GrooveMeter achieved high accuracy in both vocal and motion reaction detection. Leave-one-subject-out cross-validation on the MusicReactionSet dataset yielded macro F1 scores of 0.89 for vocal reactions and 0.81 for motion reactions. The filtering approach significantly reduced energy overhead (50% or more). The system demonstrated superior accuracy and robustness compared to alternative methods, particularly in noisy environments like cafes. The filtering operation improves performance by reducing false positives. The correction step using music information further improves the accuracy, especially in noisy environments. The HMM-based smoothing significantly enhances the accuracy of vocal reaction detection. A case study demonstrated the feasibility of GrooveMeter in various applications: automatic music rating (MAE 0.22), familiarity detection (F1 score 0.78 for unknown songs, 0.81 for known songs), and reaction-based music recommendation. Participants in a small-scale deployment study generally rated the accuracy of the reaction detection as high (average rating of 4 out of 5). The system's performance was also consistent across different environments and activities. Even in situations with significant motion noise, like exercise, GrooveMeter showed high accuracy in distinguishing non-reactions from movements related to the exercise. The execution time and energy consumption of GrooveMeter were low enough to support interactive applications.

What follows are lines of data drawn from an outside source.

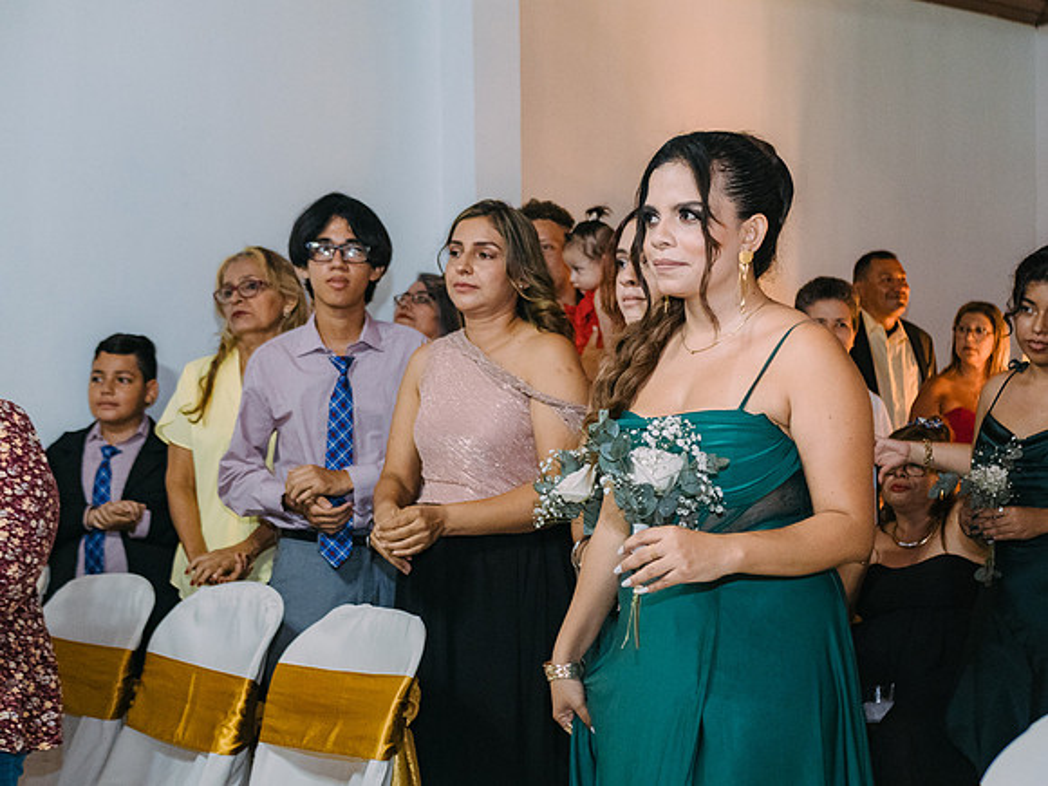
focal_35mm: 59
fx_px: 1775
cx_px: 614
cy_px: 461
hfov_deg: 32.8
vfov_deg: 24.9
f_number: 2.8
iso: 2000
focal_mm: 25
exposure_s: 1/160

The findings demonstrate the feasibility of accurately and robustly detecting music-listening reactions using earable sensing in real-world scenarios. The high accuracy and robustness of GrooveMeter, especially in noisy environments, showcase the effectiveness of the proposed filtering, correction, and smoothing techniques. The case study highlights the potential of integrating reaction data into various music-related applications. The results demonstrate the practicality of using earable sensors for automatically assessing music engagement, paving the way for more personalized and interactive music experiences. The robust performance across different contexts suggests that the system could be widely applicable to a variety of real-world situations. The relatively low energy and processing overhead demonstrate the feasibility of integrating GrooveMeter into mobile devices without significant impact on battery life. Further research could explore methods for online adaptation of thresholds and models to enhance robustness further.

GrooveMeter presents a novel system for automatically detecting music-listening reactions using earable sensing, achieving high accuracy and robustness. The system successfully addresses several key challenges in real-world deployment. Future work should explore the detection of additional reaction types (physiological, emotional), online adaptation techniques for improved robustness, and more extensive user studies to assess the long-term usability and impact of integrating GrooveMeter into various applications. Extending the system to other contexts beyond music listening, such as online meetings or lectures, is also a promising avenue for future research.

The study's dataset, while extensive, may not fully capture the diversity of real-world music-listening scenarios and individual listener variations. The threshold-based operations, while effective, may not be optimal for all situations. The case study on application use cases was limited in scope and requires further investigation with a larger number of participants and longer observation periods. Further research into the optimization of earbud energy consumption is also needed.